= War Widows' Guild of Australia NSW =

The War Widows' Guild of Australia NSW Ltd is a not for profit membership-based organization whose mission is to promote and protect the interests of war widows in New South Wales. Established by women and for women in June 1946 the Guild has fought over the years to improve the financial and social circumstances of members.

After years operating as an incorporated association, the New South Wales Guild became a public company limited by guarantee in 1998. It is a public benevolent institution with deductible gift recipient status.

== History ==
Jessie Vasey established the War Widows' Guild of Australia in Victoria in 1945 to bring war widows together to support each other and to speak with one voice to improve their circumstances. Within two years the organisation had spread across Australia, with the Guild being established in New South Wales in 1946. Guild clubs were established to support war widows across Sydney and New South Wales. Secretaries, including Una Boyce, who was State Secretary of the Guild from 1961 to 1989, succeeded in achieving a range of concessions and benefits for war widows. Since its inception, the Guild has continued to advocate on behalf of war widows and offers friendship and services to its members.

== Motto ==
The Guild's motto is an extract from King George VI's Christmas message of 1941 and was adopted by the national Guild in 1949 at its third annual conference. The extract was considered a suitable expression of their ideals:

"We all belong to each other. We all need each other. It is in serving each other and in sacrificing for our common good that we are finding our true life."

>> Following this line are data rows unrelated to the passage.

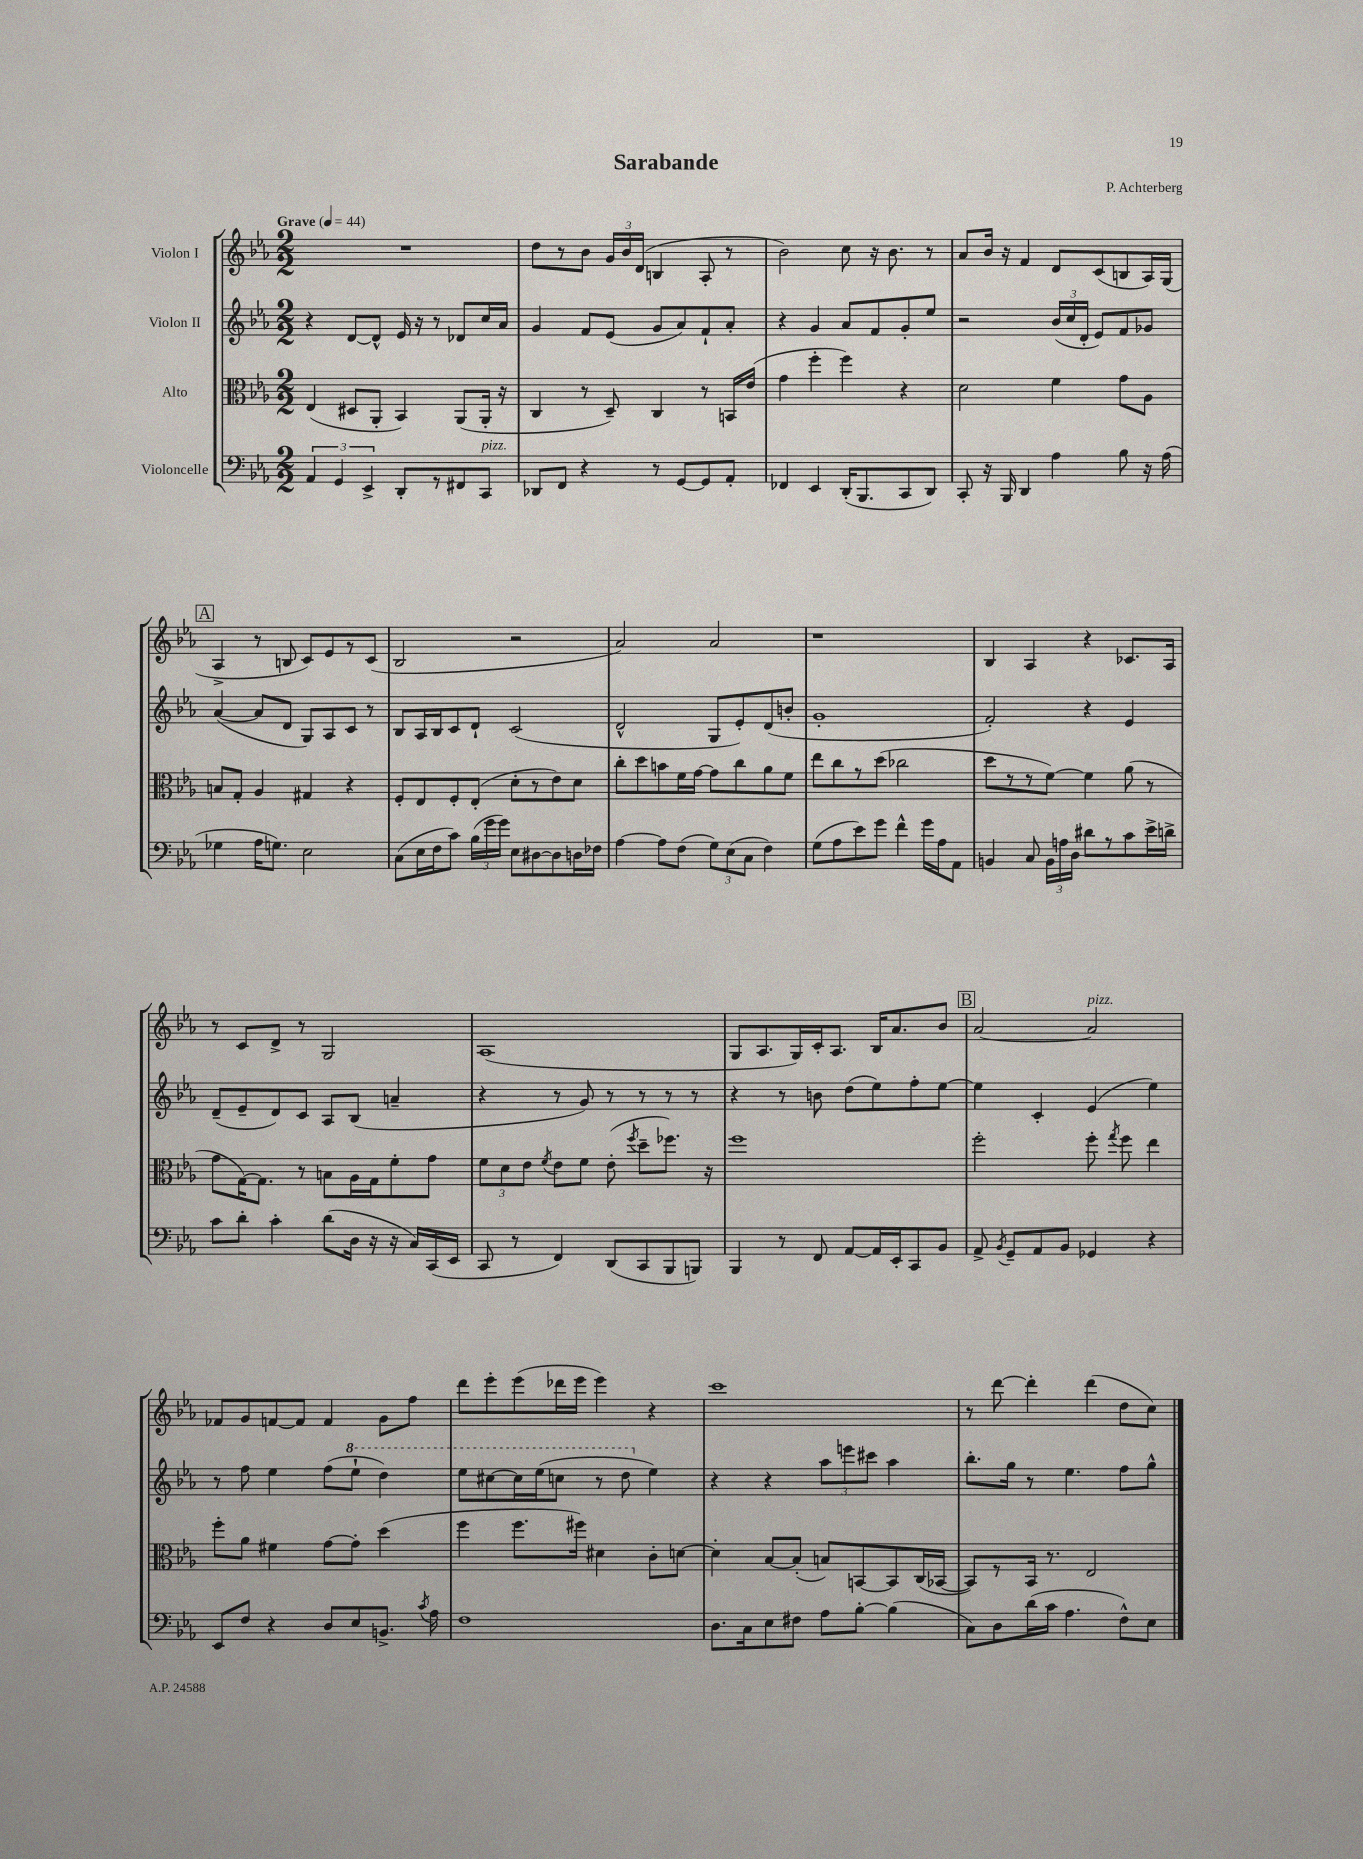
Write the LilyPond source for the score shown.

\header { title = "Sarabande" composer = "P. Achterberg" }
<<
\new StaffGroup <<
\new Staff = "s0" \with { instrumentName = "Violon I" } {
    \clef treble \key ees \major \numericTimeSignature \time 2/2 \tempo "Grave" 4 = 44
    \autoBeamOff R1 |
    d''8[ r8 bes'8] \tuplet 3/2 { g'16[ bes'16 d'16]( } b4 aes8-. r8 |
    bes'2) c''8 r16 bes'8. r8 |
    aes'8[ bes'16] r16 f'4 d'8[ c'8( b8 aes16) g16]( |
    \mark \markup { \box "A" } aes4-> r8 b8 c'8[) ees'8 r8 c'8]( |
    bes2 r2 |
    aes'2) aes'2 |
    r1 |
    bes4 aes4 r4 ces'8.[ aes16] |
    r8 c'8[ d'8]-> r8 g2 |
    aes1( |
    g8[ aes8. g16) c'16-. aes8.] bes16[ aes'8. bes'8] |
    \mark \markup { \box "B" } aes'2~ aes'2^\markup { \italic "pizz." } |
    fes'8[ g'8 f'8~ f'8] f'4 g'8[ f''8] |
    d'''8[ ees'''8-. ees'''8( des'''16 ees'''16] ees'''4) r4 |
    c'''1 |
    r8 d'''8~ d'''4-. d'''4( d''8[ c''8]) \bar "|." |
}
\new Staff = "s1" \with { instrumentName = "Violon II" } {
    \clef treble \key ees \major \numericTimeSignature \time 2/2
    \autoBeamOff r4 d'8[~ d'8]-^ ees'16 r16 r8 des'8[ c''16 aes'16] |
    g'4 f'8[ ees'8]( g'8[ aes'8) f'8-! aes'8]-. |
    r4 g'4 aes'8[ f'8 g'8-. ees''8] |
    r2 \tuplet 3/2 { bes'16[( c''16 d'16]-. } ees'8[) f'8 ges'8] |
    \mark \markup { \box "A" } aes'4~( aes'8[ d'8] g8[) aes8 c'8] r8 |
    bes8[ aes16 bes16 c'8 d'8]-! c'2( |
    d'2-^ g8[ ees'8-.) d'8( b'8]-. |
    g'1-. |
    f'2-.) r4 ees'4 |
    d'8[--( ees'8-- d'8) c'8] aes8[ bes8]( a'4-- |
    r4 r8 g'8) r8 r8 r8 r8 |
    r4 r8 b'8 d''8[( ees''8) f''8-. ees''8]~ |
    \mark \markup { \box "B" } ees''4 c'4-. ees'4( ees''4) |
    r8 f''8 ees''4 f''8[( \ottava #1 ees'''8]-! d'''4) |
    ees'''8[ cis'''8~ cis'''16 ees'''16( c'''8] r8 d'''8 \ottava #0 ees''4) |
    r4 r4 \tuplet 3/2 { aes''8[ e'''8 cis'''8] } aes''4 |
    bes''8.[-. g''16] r8 ees''4. f''8[ g''8]-^ \bar "|." |
}
\new Staff = "s2" \with { instrumentName = "Alto" } {
    \clef alto \key ees \major \numericTimeSignature \time 2/2
    \autoBeamOff ees4( dis8[ aes,8]-. bes,4) aes,8[( aes,16]-. r16 |
    c4 r8 d8--) c4 r8 b,16[ ees'16]( |
    g'4 f''4-. f''4) r4 |
    d'2 f'4 g'8[ aes8] |
    \mark \markup { \box "A" } b8[ g8]-. aes4 gis4 r4 |
    f8[-. ees8 f8-. ees8]-.( d'8[-. r8 ees'8) d'8] |
    c''8[-. d''8 b'8 f'16 g'16]~ g'8[ c''8 aes'8 f'8] |
    ees''8[ c''8 r8 d''8]( ces''2 |
    d''8[ r8 r8 f'8]~) f'4 aes'8( r8 |
    g'8[ g16~) g8.] r8 b8[ aes16 g16 f'8-. g'8] |
    \tuplet 3/2 { f'8[ d'8 ees'8] } \acciaccatura { f'8 } ees'8[ f'8] ees'8-.( \acciaccatura { f''8 } d''8[-- fes''8.]) r16 |
    f''1 |
    \mark \markup { \box "B" } f''2-. f''8-. \acciaccatura { g''8 } f''8 ees''4 |
    f''8[-. aes'8] fis'4 g'8[~ g'8]-. d''4( |
    f''4 f''8.[ fis''16]) dis'4 c'8[-. d'8]~ |
    d'4-. bes8[~ bes8]-.( b8[) b,8~ b,8 c16( bes,16]~ |
    bes,8[) r8 bes,16] r8. ees2 \bar "|." |
}
\new Staff = "s3" \with { instrumentName = "Violoncelle" } {
    \clef bass \key ees \major \numericTimeSignature \time 2/2
    \autoBeamOff \tuplet 3/2 { aes,4 g,4 ees,4-> } d,8[-. r8 fis,8 c,8]^\markup { \italic "pizz." } |
    des,8[ f,8] r4 r8 g,8[~ g,8 aes,8]-. |
    fes,4 ees,4 d,16[-.( bes,,8. c,8 d,8]) |
    c,8-. r16 bes,,16 d,4 aes4 bes8 r16 aes16( |
    \mark \markup { \box "A" } ges4 aes16[ g8.]) ees2 |
    c8[( ees16 f16 c'8]) \tuplet 3/2 { bes16[( g'16 g'16]) } ees8[ dis8~ dis8 d16 fes16] |
    aes4~ aes8[ f8]( \tuplet 3/2 { g8[) ees8( c8] } f4) |
    g8[( aes8 ees'8) g'8] f'4-^ g'16[ aes16 aes,8] |
    b,4 c8 \tuplet 3/2 { b,16[ a16 d16] } dis'8[ r8 c'8 ees'16-> d'16]-> |
    c'8[ d'8]-. c'4-. d'8[( d16] r16 r16 c16[) c,16( ees,16] |
    c,8 r8 f,4) d,8[( c,8 bes,,8 b,,8]) |
    bes,,4 r8 f,8 aes,8[~ aes,16 ees,16-. c,8 bes,8] |
    \mark \markup { \box "B" } aes,8-> \acciaccatura { bes,8 } g,8[-- aes,8 bes,8] ges,4 r4 |
    ees,8[ f8] r4 d8[ ees8 b,8.]-> \acciaccatura { c'8 } aes16 |
    f1 |
    d8.[ c16 ees8 fis8] aes8[ bes8]~-. bes4( |
    c8[) d8 d'16( c'16] aes4. f8[-^) ees8] \bar "|." |
}
>>
>>
\layout { \context { \Score \remove "Bar_number_engraver" } }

== War Widows' Badge and Logo ==
The Guild's founder, Jessie Vasey, was the originator of the idea for the design of the Guild's badge. It features the kookaburra, an industrious and cheerful bird who mates for life and is fearless and aggressive in the defence of its young and the area of territory it regards as its own. The bird also has a unique call, not a song but a laugh; a chortle of rollicking mirth (to bring the widows back to laughter). Also the kookaburra is a typically and completely Australian symbol, one that could be worn proudly by every widow whatever her creed or ideals. The kookaburra was also the mascot of the 7th Division, commanded by Vasey's husband, Major-General George Alan Vasey.

Vasey asked the Hungarian sculptor, Andor Mészáros, who was living in Melbourne, to design a badge featuring this Australian bird. The badge was made of sterling silver in England, and depicted a kookaburra alighting onto a branch of gum leaves. Sometime later, as membership increased, smaller badges were made out of base metal as the price of sterling silver had become prohibitive. The Guild has adopted the kookaburra badge design as its logo.

== Milestone ==
To mark the Guild's 60th Anniversary in 2006, the New South Wales Guild commissioned their own history. No Peacetime Cinderellas, written by historian Roslyn Burge, tells the story of the Guild since its establishment in New South Wales. The book was launched in October 2008 by the Guild's Patron, Her Excellency Marie Bashir, Governor of New South Wales.

== Membership ==
Membership in New South Wales is open to women defined as war widows in the Veterans' Entitlements Act 1986 who have not remarried, to widows and dependants covered by subsequent legislation, and also to eligible war widows from allied countries. In 2011 there were about 9,500 members around NSW.

== Services ==
The Guild advocates for war widows to the Commonwealth, NSW and local governments and to other organizations. The New South Wales Guild built 13 blocks of self-care units at nine locations between 1953 and 1988, and continues to provide low cost self care housing to war widows. The Guild also provides information, advice and help to its members. The Guild has over 100 Guild and Social Clubs based in Sydney and in regional New South Wales.

== Magazine ==
Communications with members are important for the Guild and in 1948 it commenced publishing the News Sheet. In 1957 the name of the magazine, published quarterly, was changed to Guild Digest. The publication is registered as a serial title with the National Library of Australia.

== Major events ==
Four major events are held each year: the ANZAC Field of Remembrance, the Annual General Meeting, the War Widows' Walk and Picnic, and the members' Christmas Party.

== War Widows' Guilds in Australia ==
The War Widows' Guild of Australia NSW Ltd is part of an Australia-wide network of state based Guilds in Queensland, Victoria, Tasmania, South Australia, Western Australia and the Australian Capital Territory. Each State Guild is a member of the national organisation, War Widows' Guild of Australia Inc.